Aynı şekilde Türkiye’de yaşayan milyonlarca Suriyeli muhacir açısından da tablo karamsarlığa sebep olmuş, zaten bir hayli kabartılmış ırkçı azgınlık yüzünden moral bozukluğu yaşayan muhacir kardeşlerimiz arasında daha büyük bir tedirginliğe yol açmıştır. İktidar çevrelerinden son dönemde bu konuyla alakalı dillendirilen sözler ister asli niyetlerin dışavurumu isterse bir taktik savaşının yansımaları olsun son kertede Türkiye’nin duruşuna da mazlum ve muhaliflerin psikolojisine de çok zarar vermiştir.

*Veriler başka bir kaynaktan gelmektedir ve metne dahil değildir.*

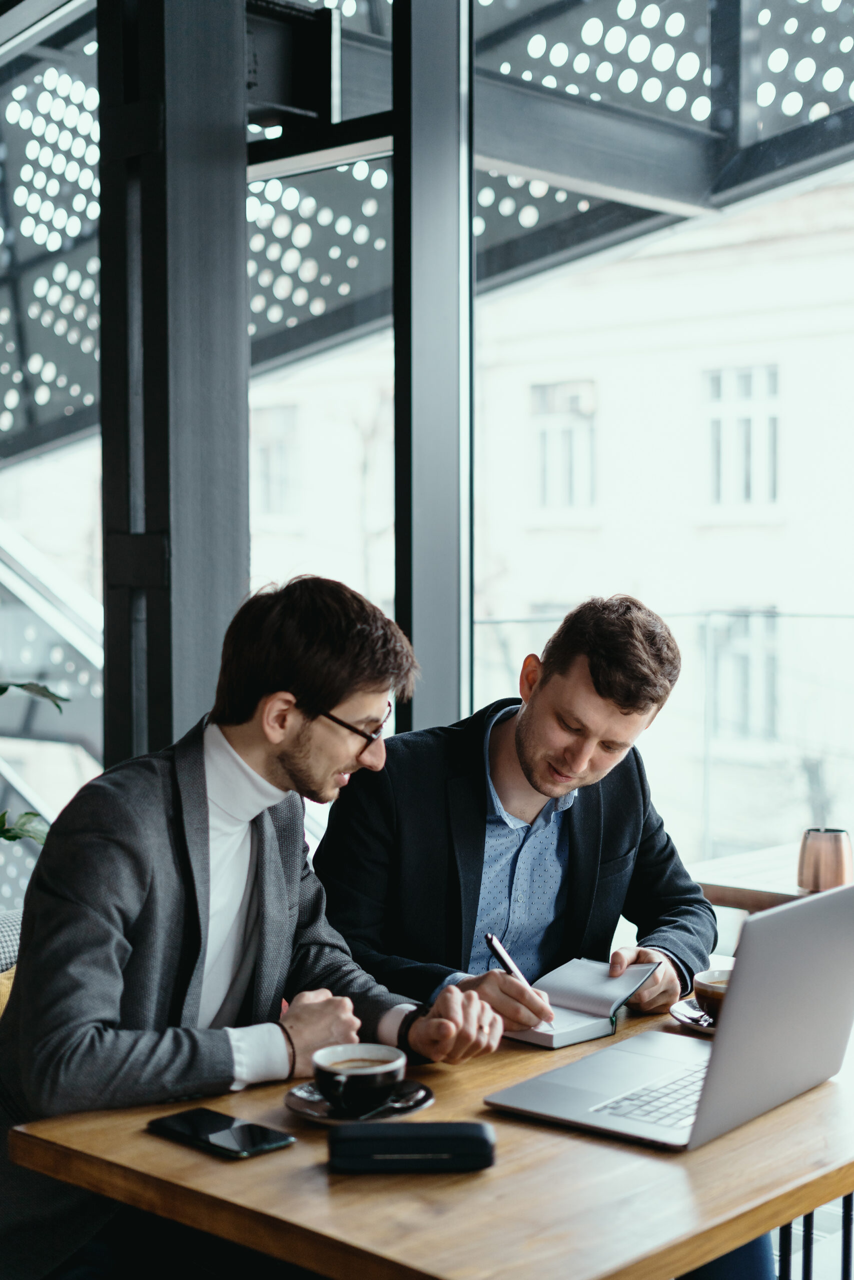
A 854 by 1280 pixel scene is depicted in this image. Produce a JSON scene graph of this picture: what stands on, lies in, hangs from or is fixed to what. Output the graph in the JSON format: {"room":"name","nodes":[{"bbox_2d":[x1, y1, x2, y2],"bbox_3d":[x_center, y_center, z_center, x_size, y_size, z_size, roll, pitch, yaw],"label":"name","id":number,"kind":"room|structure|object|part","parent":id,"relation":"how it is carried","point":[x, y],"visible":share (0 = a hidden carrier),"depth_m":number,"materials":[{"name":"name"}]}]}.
{"room":"restaurant","nodes":[
{"label":"restaurant","id":0,"kind":"room"},
{"bbox_2d":[0,683,68,844],"bbox_3d":[-1.074,0.214,3.685,0.773,0.959,0.740,0,2,-4],"label":"plant","id":1,"kind":"object","parent":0,"point":[3,690],"visible":0.72,"depth_m":3.76,"materials":[{"name":"green plant"}]},
{"bbox_2d":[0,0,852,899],"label":"window wall","id":2,"kind":"structure","parent":0,"point":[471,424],"depth_m":4.55,"materials":[{"name":"clear glass"}]},
{"bbox_2d":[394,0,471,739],"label":"steel column","id":3,"kind":"structure","parent":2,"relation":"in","point":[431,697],"depth_m":4.02,"materials":[{"name":"metal"}]},
{"bbox_2d":[314,590,717,1035],"bbox_3d":[0.135,0.447,2.810,0.532,1.055,0.642,2,3,43],"label":"man","id":4,"kind":"object","parent":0,"point":[528,780],"visible":0.72,"depth_m":2.68},
{"bbox_2d":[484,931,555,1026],"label":"pen","id":5,"kind":"object","parent":4,"relation":"in","point":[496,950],"visible":0.72,"depth_m":2.39,"materials":[{"name":"metal"}]},
{"bbox_2d":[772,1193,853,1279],"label":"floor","id":6,"kind":"structure","parent":0,"point":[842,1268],"depth_m":3.58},
{"bbox_2d":[0,908,23,980],"bbox_3d":[-0.968,0.777,2.723,0.907,0.853,1.542,2,3,43],"label":"sofa","id":7,"kind":"object","parent":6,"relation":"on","point":[1,950],"visible":0.15,"depth_m":3.06,"materials":[{"name":"grey fabric"}]},
{"bbox_2d":[0,963,16,1017],"bbox_3d":[-0.697,0.636,2.821,0.264,0.266,0.413,2,3,43],"label":"yellow cushion","id":8,"kind":"object","parent":7,"relation":"on","point":[8,983],"visible":0.19,"depth_m":2.85,"materials":[{"name":"yellow fabric"}]},
{"bbox_2d":[0,573,503,1279],"bbox_3d":[-0.270,0.443,2.295,0.639,1.040,0.605,2,3,43],"label":"man","id":9,"kind":"object","parent":7,"relation":"on","point":[187,880],"visible":0.92,"depth_m":2.18},
{"bbox_2d":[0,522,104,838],"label":"staircase","id":10,"kind":"object","parent":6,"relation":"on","point":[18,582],"visible":0.42,"depth_m":7.35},
{"bbox_2d":[98,0,248,766],"bbox_3d":[-0.547,-0.504,3.864,0.398,3.176,0.428,2,3,43],"label":"steel column","id":11,"kind":"structure","parent":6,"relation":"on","point":[245,414],"depth_m":3.75,"materials":[{"name":"metal"}]},
{"bbox_2d":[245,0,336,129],"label":"metal bracket","id":12,"kind":"object","parent":11,"relation":"attached to","point":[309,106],"visible":0.73,"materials":[{"name":"black metal"}]},
{"bbox_2d":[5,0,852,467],"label":"metal canopy","id":13,"kind":"object","parent":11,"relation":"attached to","point":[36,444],"visible":0.57,"depth_m":5.94,"materials":[{"name":"metal"}]},
{"bbox_2d":[10,976,853,1279],"bbox_3d":[0.203,0.885,2.140,0.793,0.718,1.116,2,3,43],"label":"wooden table","id":14,"kind":"object","parent":6,"relation":"on","point":[143,1135],"visible":0.64,"depth_m":1.79,"materials":[{"name":"brown wood"}]},
{"bbox_2d":[149,1106,295,1158],"bbox_3d":[-0.223,0.531,1.925,0.166,0.010,0.080,2,3,43],"label":"smartphone","id":15,"kind":"object","parent":14,"relation":"on","point":[250,1145],"visible":0.98,"depth_m":1.91,"materials":[{"name":"black glass"}]},
{"bbox_2d":[283,1076,433,1124],"bbox_3d":[-0.078,0.522,2.013,0.166,0.020,0.166,2,3,43],"label":"saucer","id":16,"kind":"object","parent":14,"relation":"on","point":[419,1105],"visible":0.41,"depth_m":1.99,"materials":[{"name":"black ceramic"}]},
{"bbox_2d":[312,1040,405,1114],"bbox_3d":[-0.078,0.497,2.020,0.105,0.064,0.110,2,3,43],"label":"coffee cup","id":17,"kind":"object","parent":16,"relation":"on","point":[322,1070],"visible":0.98,"depth_m":1.99,"materials":[{"name":"ceramic"}]},
{"bbox_2d":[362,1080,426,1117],"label":"spoon","id":18,"kind":"object","parent":16,"relation":"on","point":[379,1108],"visible":0.92,"depth_m":1.99,"materials":[{"name":"metal"}]},
{"bbox_2d":[326,1120,495,1172],"bbox_3d":[-0.016,0.516,1.823,0.172,0.040,0.061,0,2,-2],"label":"glasses case","id":19,"kind":"object","parent":14,"relation":"on","point":[476,1128],"visible":0.99,"depth_m":1.80,"materials":[{"name":"black"}]},
{"bbox_2d":[500,956,663,1049],"bbox_3d":[0.182,0.491,2.450,0.190,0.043,0.242,2,3,43],"label":"notebook","id":20,"kind":"object","parent":14,"relation":"on","point":[605,1003],"visible":0.79,"depth_m":2.43,"materials":[{"name":"white paper"}]},
{"bbox_2d":[482,877,853,1151],"bbox_3d":[0.314,0.398,2.051,0.326,0.259,0.385,2,3,43],"label":"laptop","id":21,"kind":"object","parent":14,"relation":"on","point":[717,1055],"visible":0.98,"depth_m":1.97,"materials":[{"name":"silver metal"}]},
{"bbox_3d":[0.318,0.517,2.057,0.145,0.006,0.376,2,3,43],"label":"keyboard","id":22,"kind":"part","parent":21,"relation":"part of","materials":[{"name":"plastic"}]},
{"bbox_2d":[668,996,716,1034],"bbox_3d":[0.421,0.506,2.388,0.172,0.020,0.171,2,3,43],"label":"saucer","id":23,"kind":"object","parent":14,"relation":"on","point":[680,1008],"visible":0.29,"depth_m":2.39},
{"bbox_2d":[693,967,730,1023],"bbox_3d":[0.416,0.480,2.382,0.108,0.065,0.107,2,3,43],"label":"coffee cup","id":24,"kind":"object","parent":23,"relation":"on","point":[705,990],"visible":0.43,"depth_m":2.36,"materials":[{"name":"ceramic"}]},
{"bbox_2d":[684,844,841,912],"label":"side table","id":25,"kind":"object","parent":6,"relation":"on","point":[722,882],"visible":0.36,"depth_m":3.50,"materials":[{"name":"brown wood"}]},
{"bbox_2d":[796,826,852,891],"bbox_3d":[0.735,0.405,3.274,0.103,0.118,0.102,2,3,43],"label":"metal cup","id":26,"kind":"object","parent":25,"relation":"on","point":[814,855],"visible":0.93,"depth_m":3.23,"materials":[{"name":"metal"}]},
{"label":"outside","id":27,"kind":"structure","parent":0,"visible":0},
{"bbox_2d":[247,175,852,862],"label":"building","id":28,"kind":"structure","parent":27,"point":[605,434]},
{"bbox_2d":[252,403,299,512],"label":"building window","id":29,"kind":"structure","parent":28,"relation":"in","point":[282,419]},
{"bbox_2d":[530,378,596,511],"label":"building window","id":30,"kind":"structure","parent":28,"relation":"in","point":[571,402],"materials":[{"name":"white"}]},
{"bbox_2d":[702,362,781,509],"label":"building window","id":31,"kind":"structure","parent":28,"relation":"in","point":[725,384],"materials":[{"name":"white"}]},
{"bbox_2d":[708,608,781,739],"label":"building window","id":32,"kind":"structure","parent":28,"relation":"in","point":[760,632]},
{"label":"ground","id":33,"kind":"structure","parent":27,"visible":0},
{"bbox_2d":[475,607,853,864],"bbox_3d":[1.845,0.483,6.367,3.971,1.228,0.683,2,3,43],"label":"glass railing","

Esed’li Hiçbir Formül Çözüm Olamaz!
Peki, Suriye’de çözüm ne olmalı, Türkiye geleceğe dair nasıl bir politika izlemeli? Öncelikle Esed’li bir çözüm arayışının yanlış, tutarsız, gayrı ahlaki ve gayrı insani olduğunun altı kalınca çizilmeli. Hiç şüphesiz, asli, kalıcı, istikrar getirecek çözüm zalim rejimin gitmesidir. Bu gerçekleşirse sadece Suriye halkı değil, tüm bölge ve Türkiye de rahatlar, nefes alır. Mamafih mevcut şartlar Esed rejiminin kısa ya da orta vadede gidebileceğine dair bir gösterge sunmuyor. Başta da vurgulandığı şekilde uluslararası konjonktür ve zalimane dayanışma ağı bu vahşi rejimi daha uzun yıllar işbaşında tutacak görünüyor.
Bu durumda makul çözüm şu anki konjonktürün geliştirilerek devam ettirilmesidir. Özgürleştirilmiş bölgelerin birleştirilmesi ve Türkiye’ye daha yoğun biçimde entegrasyonu öncelikle hedeflenebilir. Zaman içinde Suriye’nin bütününe yönelik çözüm programlarına ağırlık verilebilir. Ama şu anda bunun zemini mevcut değildir.
Her şeye rağmen Suriye’nin kuzeyinde insanların özgür ve onurlu bir şekilde yaşayabildikleri bir ortam Türkiye’nin de desteğiyle inşa edilmiştir. Dışarıdan bakıldığında kaotik ve hukuki çerçevede sorunlu gibi görünen bu ortam burada yaşayan insanlar açısından gayet anlamlıdır, tercihe şayandır. Bu bölgelerde yaşayan milyonlarca insan elde ettikleri kazanımı koruma kararlılığına sahiptir. Uluslararası statüko açısından içerdiği belirsizliğe rağmen mevcut durumu korumak Esed rejiminin dâhil edileceği her türden çözüm önerisinden evladır.
Türkiye Suriye’de ardı ardına yaptığı askerî harekâtlarla ciddi manada söz sahibi ülke konumuna gelmiştir. BM ve uluslararası kamuoyunun zalimce bir şekilde sırt döndüğü, sahipsiz bıraktığı Suriyeli mazlumlara destek olmuş, bu bağlamda fiilî manada bir güvenli bölge inşa etmiştir ve bu şekilde etkili bir pozisyon kazanmıştır. Gerek Türkiye’ye sığınmış Suriyeli muhacirler gerekse Türkiye’nin askerî manada etkin olduğu bölgelerde yaşayan halk birlikte düşünüldüğünde Suriye nüfusunun önemli bir kısmının Türkiye’nin himayesinde hayatını sürdürdüğü görülmektedir.
Türkiye, bu gücüne ve söz hakkına dayanarak her ne kadar Cenevre’de BM gözetiminde sürdürülen görüşmeler tıkanmış olsa da uluslararası düzlemde Esed’siz bir çözüm önerisine ağırlık vermeli; kendi güvenliği ve Suriye halkının geleceği için bu talebini seslendirmelidir. Bunun gerçekleşmemesi durumunda Suriye’de kalıcı bir barışın ve istikrarlı bir ortamın tesisinin mümkün olmadığı net biçimde anlaşılmalı ve dünyaya anlatılmalıdır.